What needs to be done> Return exactly the lines that run from the one with "X118884536Y-78634958D03*" to the last line of the entries below, both included, and nothing else.

Entries taken from a collection:
════════
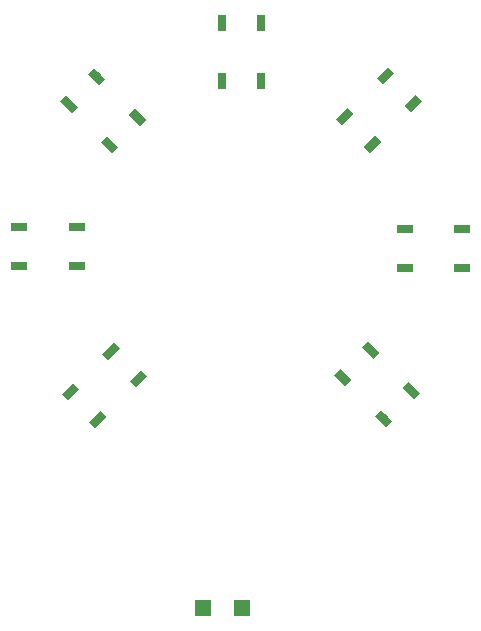
<source format=gtp>
G04 #@! TF.GenerationSoftware,KiCad,Pcbnew,(2017-05-14 revision 14bb238b3)-makepkg*
G04 #@! TF.CreationDate,2017-07-12T11:42:09-06:00*
G04 #@! TF.ProjectId,001,3030312E6B696361645F706362000000,rev?*
G04 #@! TF.FileFunction,Paste,Top*
G04 #@! TF.FilePolarity,Positive*
%FSLAX46Y46*%
G04 Gerber Fmt 4.6, Leading zero omitted, Abs format (unit mm)*
G04 Created by KiCad (PCBNEW (2017-05-14 revision 14bb238b3)-makepkg) date 07/12/17 11:42:09*
%MOMM*%
%LPD*%
G01*
G04 APERTURE LIST*
%ADD10C,0.100000*%
%ADD11C,0.736600*%
%ADD12R,0.736600X1.346200*%
%ADD13R,1.346200X0.736600*%
%ADD14R,1.347600X1.347600*%
G04 APERTURE END LIST*
D10*
D11*
X141017064Y-61116282D03*
D10*
G36*
X140801538Y-61852663D02*
X140280683Y-61331808D01*
X141232590Y-60379901D01*
X141753445Y-60900756D01*
X140801538Y-61852663D01*
X140801538Y-61852663D01*
G37*
D11*
X138682198Y-58781416D03*
D10*
G36*
X138466672Y-59517797D02*
X137945817Y-58996942D01*
X138897724Y-58045035D01*
X139418579Y-58565890D01*
X138466672Y-59517797D01*
X138466672Y-59517797D01*
G37*
D11*
X142130616Y-55332998D03*
D10*
G36*
X141915090Y-56069379D02*
X141394235Y-55548524D01*
X142346142Y-54596617D01*
X142866997Y-55117472D01*
X141915090Y-56069379D01*
X141915090Y-56069379D01*
G37*
D11*
X144465482Y-57667864D03*
D10*
G36*
X144249956Y-58404245D02*
X143729101Y-57883390D01*
X144681008Y-56931483D01*
X145201863Y-57452338D01*
X144249956Y-58404245D01*
X144249956Y-58404245D01*
G37*
D12*
X131571320Y-50868800D03*
X128269320Y-50868800D03*
X128269320Y-55745600D03*
X131571320Y-55745600D03*
D11*
X115324358Y-57723744D03*
D10*
G36*
X114587977Y-57508218D02*
X115108832Y-56987363D01*
X116060739Y-57939270D01*
X115539884Y-58460125D01*
X114587977Y-57508218D01*
X114587977Y-57508218D01*
G37*
D11*
X117659224Y-55388878D03*
D10*
G36*
X116922843Y-55173352D02*
X117443698Y-54652497D01*
X118395605Y-55604404D01*
X117874750Y-56125259D01*
X116922843Y-55173352D01*
X116922843Y-55173352D01*
G37*
D11*
X121107642Y-58837296D03*
D10*
G36*
X120371261Y-58621770D02*
X120892116Y-58100915D01*
X121844023Y-59052822D01*
X121323168Y-59573677D01*
X120371261Y-58621770D01*
X120371261Y-58621770D01*
G37*
D11*
X118772776Y-61172162D03*
D10*
G36*
X118036395Y-60956636D02*
X118557250Y-60435781D01*
X119509157Y-61387688D01*
X118988302Y-61908543D01*
X118036395Y-60956636D01*
X118036395Y-60956636D01*
G37*
D13*
X116006200Y-71447880D03*
X116006200Y-68145880D03*
X111129400Y-68145880D03*
X111129400Y-71447880D03*
D11*
X117770984Y-84418242D03*
D10*
G36*
X117555458Y-85154623D02*
X117034603Y-84633768D01*
X117986510Y-83681861D01*
X118507365Y-84202716D01*
X117555458Y-85154623D01*
X117555458Y-85154623D01*
G37*
D11*
X115436118Y-82083376D03*
D10*
G36*
X115220592Y-82819757D02*
X114699737Y-82298902D01*
X115651644Y-81346995D01*
X116172499Y-81867850D01*
X115220592Y-82819757D01*
X115220592Y-82819757D01*
G37*
D11*
X118884536Y-78634958D03*
D10*
G36*
X118669010Y-79371339D02*
X118148155Y-78850484D01*
X119100062Y-77898577D01*
X119620917Y-78419432D01*
X118669010Y-79371339D01*
X118669010Y-79371339D01*
G37*
D11*
X121219402Y-80969824D03*
D10*
G36*
X121003876Y-81706205D02*
X120483021Y-81185350D01*
X121434928Y-80233443D01*
X121955783Y-80754298D01*
X121003876Y-81706205D01*
X121003876Y-81706205D01*
G37*
D11*
X141962976Y-84336962D03*
D10*
G36*
X141226595Y-84121436D02*
X141747450Y-83600581D01*
X142699357Y-84552488D01*
X142178502Y-85073343D01*
X141226595Y-84121436D01*
X141226595Y-84121436D01*
G37*
D11*
X144297842Y-82002096D03*
D10*
G36*
X143561461Y-81786570D02*
X144082316Y-81265715D01*
X145034223Y-82217622D01*
X144513368Y-82738477D01*
X143561461Y-81786570D01*
X143561461Y-81786570D01*
G37*
D11*
X140849424Y-78553678D03*
D10*
G36*
X140113043Y-78338152D02*
X140633898Y-77817297D01*
X141585805Y-78769204D01*
X141064950Y-79290059D01*
X140113043Y-78338152D01*
X140113043Y-78338152D01*
G37*
D11*
X138514558Y-80888544D03*
D10*
G36*
X137778177Y-80673018D02*
X138299032Y-80152163D01*
X139250939Y-81104070D01*
X138730084Y-81624925D01*
X137778177Y-80673018D01*
X137778177Y-80673018D01*
G37*
D13*
X143743000Y-71569800D03*
X143743000Y-68267800D03*
X148619800Y-68267800D03*
X148619800Y-71569800D03*
D14*
X126708000Y-100396000D03*
X130008000Y-100396000D03*
M02*

</source>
════════
Solved exercise>
X118884536Y-78634958D03*
D10*
G36*
X118669010Y-79371339D02*
X118148155Y-78850484D01*
X119100062Y-77898577D01*
X119620917Y-78419432D01*
X118669010Y-79371339D01*
X118669010Y-79371339D01*
G37*
D11*
X121219402Y-80969824D03*
D10*
G36*
X121003876Y-81706205D02*
X120483021Y-81185350D01*
X121434928Y-80233443D01*
X121955783Y-80754298D01*
X121003876Y-81706205D01*
X121003876Y-81706205D01*
G37*
D11*
X141962976Y-84336962D03*
D10*
G36*
X141226595Y-84121436D02*
X141747450Y-83600581D01*
X142699357Y-84552488D01*
X142178502Y-85073343D01*
X141226595Y-84121436D01*
X141226595Y-84121436D01*
G37*
D11*
X144297842Y-82002096D03*
D10*
G36*
X143561461Y-81786570D02*
X144082316Y-81265715D01*
X145034223Y-82217622D01*
X144513368Y-82738477D01*
X143561461Y-81786570D01*
X143561461Y-81786570D01*
G37*
D11*
X140849424Y-78553678D03*
D10*
G36*
X140113043Y-78338152D02*
X140633898Y-77817297D01*
X141585805Y-78769204D01*
X141064950Y-79290059D01*
X140113043Y-78338152D01*
X140113043Y-78338152D01*
G37*
D11*
X138514558Y-80888544D03*
D10*
G36*
X137778177Y-80673018D02*
X138299032Y-80152163D01*
X139250939Y-81104070D01*
X138730084Y-81624925D01*
X137778177Y-80673018D01*
X137778177Y-80673018D01*
G37*
D13*
X143743000Y-71569800D03*
X143743000Y-68267800D03*
X148619800Y-68267800D03*
X148619800Y-71569800D03*
D14*
X126708000Y-100396000D03*
X130008000Y-100396000D03*
M02*

</source>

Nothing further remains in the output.